The talk concludes by expanding to other soil-based CDR pathways and raising emerging questions around model governance: What constitutes “fit-for-purpose” modeling in carbon markets, and how should model-based evidence be evaluated when used to substantiate claims of durable CO₂ removal?
Interview with Katharine Maher
- Your research spans geochemistry and climate—how do porous media fit into that picture?
All carbon cycling takes place in porous media, including long-term chemical weathering and highly engineered carbon dioxide removal. Effectively, it is a critical interface between carbon in the atmosphere and the storage reservoirs of the biosphere and geosphere. As we move towards large-scale carbon dioxide removal, porous media is central.
- What new insights are we gaining about mineral-fluid interactions and the carbon cycle?
The need to quantify carbon fluxes with greater temporal and spatial resolution, and with defined uncertainty, is increasingly urgent as carbon policy and carbon markets expand. We are learning that measuring mineral-fluid interactions and corresponding carbon fluxes at the precision desired by the marketplace is challenging and expensive. This is motivating the development of new tools and approaches.
- What tools or approaches are reshaping research in your field?
Reactive transport models have long been an important tool for interrogating fluid-mineral interactions, but I am excited about integration with other approaches from data science to machine learning/AI that can help us to interrogate the knowledge encoded in increasingly complex models.
- How can the porous media community contribute to climate solutions?
Science and engineering expertise is critical to ensuring that carbon dioxide removal strategies achieve atmospheric outcomes.
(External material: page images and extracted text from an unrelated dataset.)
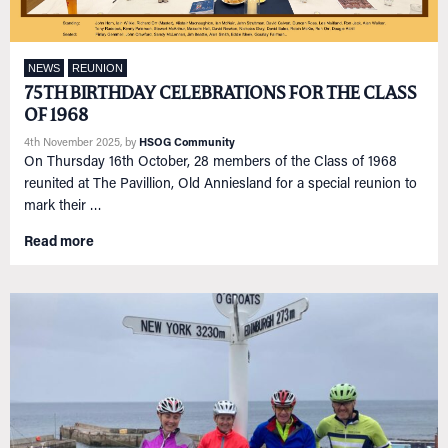
NEWS
REUNION
75TH BIRTHDAY CELEBRATIONS FOR THE CLASS
OF 1968
4th November 2025
, by
HSOG Community
On Thursday 16th October, 28 members of the Class of 1968
reunited at The Pavillion, Old Anniesland for a special reunion to
mark their …
Read more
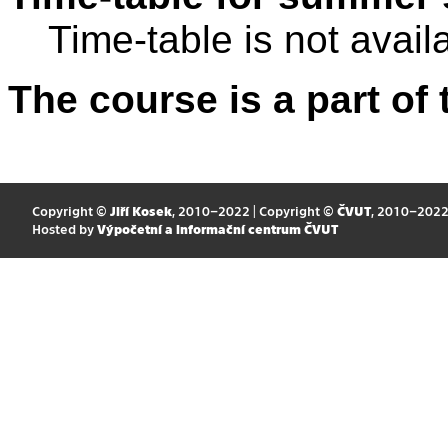
Time-table is not avail
The course is a part of 
Copyright ©
Jiří Kosek
, 2010–2022 | Copyright ©
ČVUT
, 2010–202
Hosted by
Výpočetní a informační centrum ČVUT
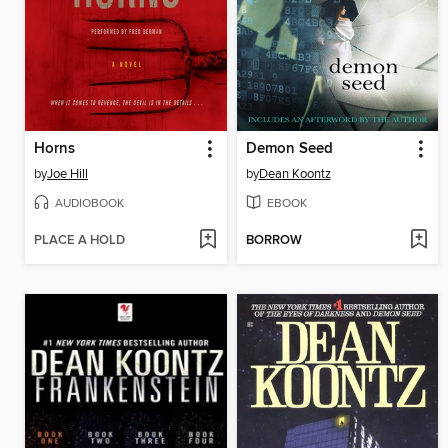
Horns
Demon Seed
by
Joe Hill
by
Dean Koontz
AUDIOBOOK
EBOOK
PLACE A HOLD
BORROW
In addition to continued emphasis on the physics and chemistry problems, critical technical review of climate claims by companies and countries is increasingly urgent.
- What do you hope to gain from engaging with the InterPore audience?
The convergence of science with markets highlights the continued existence of grand challenges involving porous media, from understanding the discrepancies between laboratory and field rates, to the mixing of solutes in complex porous media, to the dynamics of protons and other ions at interfaces. I am excited to learn about continual advances that improve our understanding of these processes, as well as to learn about translational efforts that might enable these advances to transition into practice.
About Katharine Maher
Kate Maher is a Professor of Earth System Science at Stanford University and a Senior Fellow at the Woods Institute for the Environment. Dr. Maher’s work integrates field data, advanced computational models, and machine learning approaches to advance the sustainable engineering of earth systems, including soil-based carbon dioxide removal, water management, and carbon cycling in soil. Over two decades of research, she has developed methods to quantify enhanced weathering processes, greenhouse gas fluxes in soils, and subsurface carbon storage and mineralization, addressing global challenges in carbon and water management. Central to this work has been the creation of data science tools that combine scientific models with decision-making frameworks. She is a recipient of the James B. Macelwane Medal, a Fellow of the American Geophysical Union, and is recognized for her work on the carbon cycle in a permanent exhibit in the Smithsonian Museum of Natural History. Kate received her B.A. from Dartmouth College in Environmental Earth Science, an M.S. in Civil and Environmental Engineering from U.C. Berkeley, and a Ph.D. in Earth and Planetary Sciences also from U.C. Berkely. Prior to joining the faculty at Stanford, she was a Mendenhall Postdoctoral Fellow with the U.S. Geological Survey.